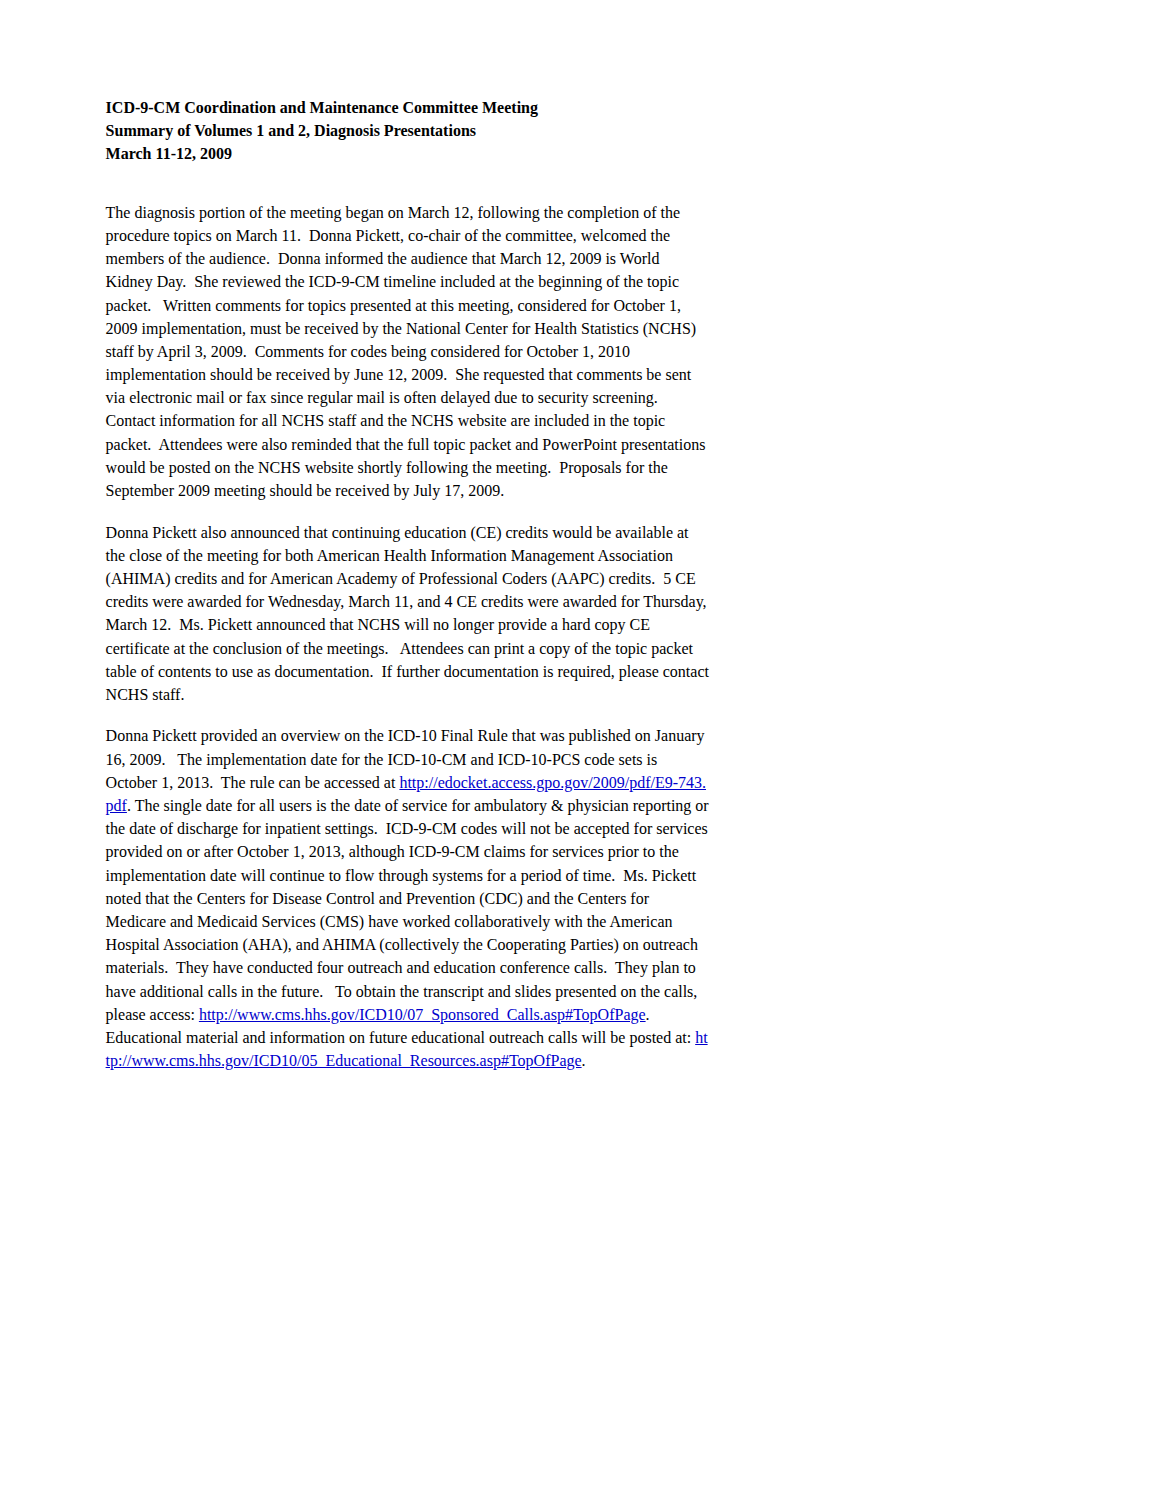ICD-9-CM Coordination and Maintenance Committee Meeting
Summary of Volumes 1 and 2, Diagnosis Presentations
March 11-12, 2009
The diagnosis portion of the meeting began on March 12, following the completion of the procedure topics on March 11. Donna Pickett, co-chair of the committee, welcomed the members of the audience. Donna informed the audience that March 12, 2009 is World Kidney Day. She reviewed the ICD-9-CM timeline included at the beginning of the topic packet. Written comments for topics presented at this meeting, considered for October 1, 2009 implementation, must be received by the National Center for Health Statistics (NCHS) staff by April 3, 2009. Comments for codes being considered for October 1, 2010 implementation should be received by June 12, 2009. She requested that comments be sent via electronic mail or fax since regular mail is often delayed due to security screening. Contact information for all NCHS staff and the NCHS website are included in the topic packet. Attendees were also reminded that the full topic packet and PowerPoint presentations would be posted on the NCHS website shortly following the meeting. Proposals for the September 2009 meeting should be received by July 17, 2009.
Donna Pickett also announced that continuing education (CE) credits would be available at the close of the meeting for both American Health Information Management Association (AHIMA) credits and for American Academy of Professional Coders (AAPC) credits. 5 CE credits were awarded for Wednesday, March 11, and 4 CE credits were awarded for Thursday, March 12. Ms. Pickett announced that NCHS will no longer provide a hard copy CE certificate at the conclusion of the meetings. Attendees can print a copy of the topic packet table of contents to use as documentation. If further documentation is required, please contact NCHS staff.
Donna Pickett provided an overview on the ICD-10 Final Rule that was published on January 16, 2009. The implementation date for the ICD-10-CM and ICD-10-PCS code sets is October 1, 2013. The rule can be accessed at http://edocket.access.gpo.gov/2009/pdf/E9-743.pdf. The single date for all users is the date of service for ambulatory & physician reporting or the date of discharge for inpatient settings. ICD-9-CM codes will not be accepted for services provided on or after October 1, 2013, although ICD-9-CM claims for services prior to the implementation date will continue to flow through systems for a period of time. Ms. Pickett noted that the Centers for Disease Control and Prevention (CDC) and the Centers for Medicare and Medicaid Services (CMS) have worked collaboratively with the American Hospital Association (AHA), and AHIMA (collectively the Cooperating Parties) on outreach materials. They have conducted four outreach and education conference calls. They plan to have additional calls in the future. To obtain the transcript and slides presented on the calls, please access: http://www.cms.hhs.gov/ICD10/07_Sponsored_Calls.asp#TopOfPage. Educational material and information on future educational outreach calls will be posted at: http://www.cms.hhs.gov/ICD10/05_Educational_Resources.asp#TopOfPage.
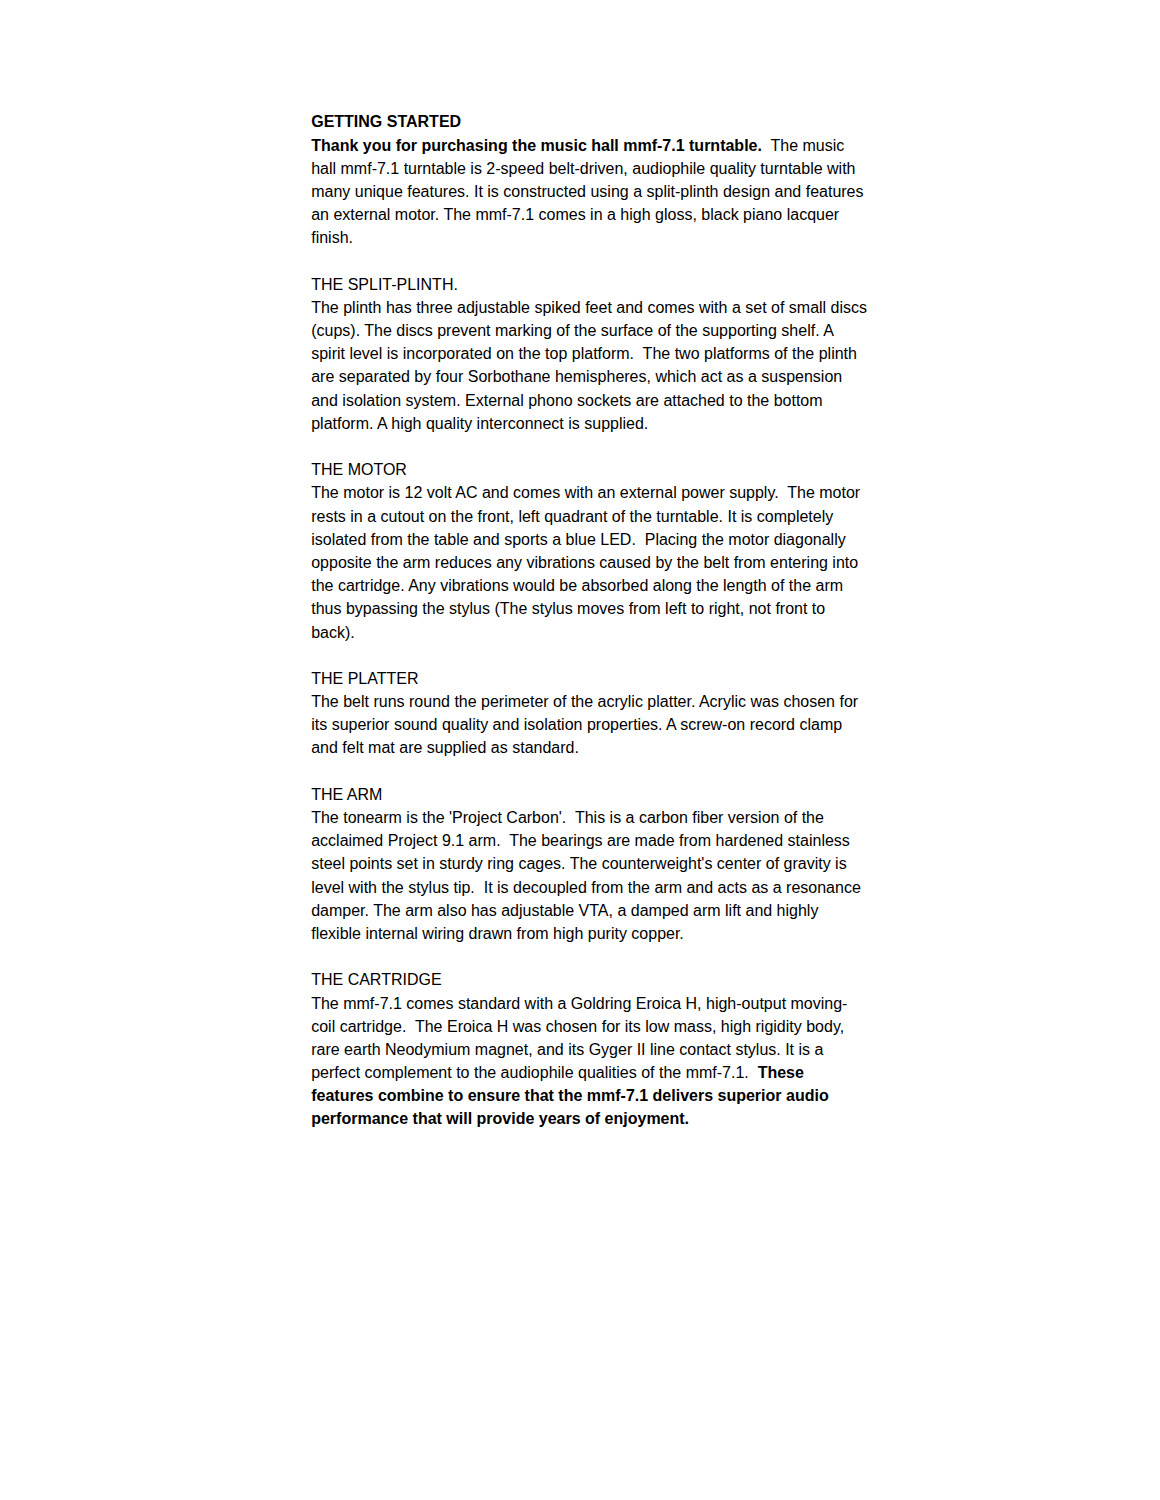GETTING STARTED
Thank you for purchasing the music hall mmf-7.1 turntable. The music hall mmf-7.1 turntable is 2-speed belt-driven, audiophile quality turntable with many unique features. It is constructed using a split-plinth design and features an external motor. The mmf-7.1 comes in a high gloss, black piano lacquer finish.
THE SPLIT-PLINTH.
The plinth has three adjustable spiked feet and comes with a set of small discs (cups). The discs prevent marking of the surface of the supporting shelf. A spirit level is incorporated on the top platform. The two platforms of the plinth are separated by four Sorbothane hemispheres, which act as a suspension and isolation system. External phono sockets are attached to the bottom platform. A high quality interconnect is supplied.
THE MOTOR
The motor is 12 volt AC and comes with an external power supply. The motor rests in a cutout on the front, left quadrant of the turntable. It is completely isolated from the table and sports a blue LED. Placing the motor diagonally opposite the arm reduces any vibrations caused by the belt from entering into the cartridge. Any vibrations would be absorbed along the length of the arm thus bypassing the stylus (The stylus moves from left to right, not front to back).
THE PLATTER
The belt runs round the perimeter of the acrylic platter. Acrylic was chosen for its superior sound quality and isolation properties. A screw-on record clamp and felt mat are supplied as standard.
THE ARM
The tonearm is the 'Project Carbon'. This is a carbon fiber version of the acclaimed Project 9.1 arm. The bearings are made from hardened stainless steel points set in sturdy ring cages. The counterweight's center of gravity is level with the stylus tip. It is decoupled from the arm and acts as a resonance damper. The arm also has adjustable VTA, a damped arm lift and highly flexible internal wiring drawn from high purity copper.
THE CARTRIDGE
The mmf-7.1 comes standard with a Goldring Eroica H, high-output moving-coil cartridge. The Eroica H was chosen for its low mass, high rigidity body, rare earth Neodymium magnet, and its Gyger II line contact stylus. It is a perfect complement to the audiophile qualities of the mmf-7.1. These features combine to ensure that the mmf-7.1 delivers superior audio performance that will provide years of enjoyment.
--- --- ---
_PROBLEM DESCRIPTION_:
Each line of the data above that contains the string "adjustable" should be counted; give only the total.

_EXERCISE RESULT_:
2